Devoted to the Propagation and Defense of New Testament Christianity
August 6, 1953

The Original Text -- No. 2

George F. Estes, Maplewood, Missouri

As one works through the evidence of the Old Testament passages, it becomes increasingly clear that the Hebrew text is not given a fair chance in the new RSV translation of the Bible. The RSV translators simply assume that the Hebrew text is corrupt and incorrect, and hence must be "corrected" by them. Let no one be so naive and gullible as to think that all these changes were made on the basis of evidence.

"Many, perhaps most, of the changes which it has made were known centuries ago, but were not introduced into the Authorized Version or the American Standard Version simply because AV and ASV were governed by radically different conceptions of the trustworthiness of the Hebrew text and of the way in which it should be dealt with by the translator. The best Hebrew text available today differs very little from the text which was used by the scholars who prepared the version of 1611 A. D. The most important of the "ancient versions" to which the RSV constantly refers, the Septuagint and the Vulgate, were known to them; and all the other versions appealed to in RSV were known to the revisers of 1901." (Allis: Revised Version or Revised Bible? Pg. 6) By treating the text as unworthy in so many instances, the RSV translators have put their translation under a cloud of unreliability, which does not originate in the text but in the word of God. Their attitude is born of modernism and is essentially different from the attitude of the men who translated the earlier versions. These men believed in the integrity of God's word: the translators of RSV had, and have, no such convictions.

Orlinsky, an RSV translator, warns against changing the Hebrew text; many changes had to be discarded because the text was found to be more reliable than it was formerly credited with being. (The Use of Versions In Translating the Holy Scriptures, pp. 257-258) The Dead Sea scroll of Isaiah, which seems to be more than a thousand years older than the Masoretic text, is so close to the later text that the assumption of careless copying is groundless. This scroll supports the essential integrity of the text and opposes the assumption of the superiority of the versions.

Supplied data:
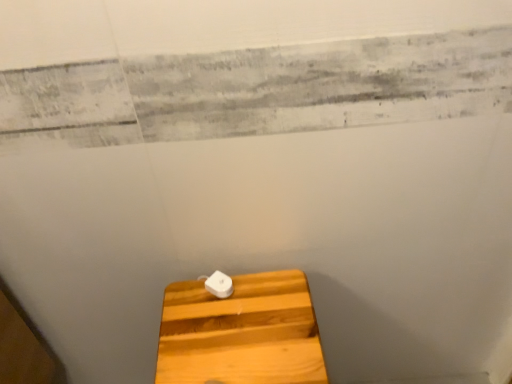
Describe the element at coordinates (241, 332) in the screenshot. I see `light wood cutting board at center` at that location.

Find the location of a particular element. The image size is (512, 384). light wood cutting board at center is located at coordinates (241, 332).

The width and height of the screenshot is (512, 384). I want to click on light wood cutting board at center, so click(241, 332).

Challenges:
(A) In the article on the RSV translation, how much older than the Masoretic text does the Dead Sea scroll of Isaiah seem to be?
(B) Rewrite everything from "The Original Text" down to "basis of evidence." in the article on the RSV translation, putting "credulous" where "naive" stands.

Solutions to the tasks:
(A) More than a thousand years older.

(B)
The Original Text -- No. 2

George F. Estes, Maplewood, Missouri

As one works through the evidence of the Old Testament passages, it becomes increasingly clear that the Hebrew text is not given a fair chance in the new RSV translation of the Bible. The RSV translators simply assume that the Hebrew text is corrupt and incorrect, and hence must be "corrected" by them. Let no one be so credulous and gullible as to think that all these changes were made on the basis of evidence.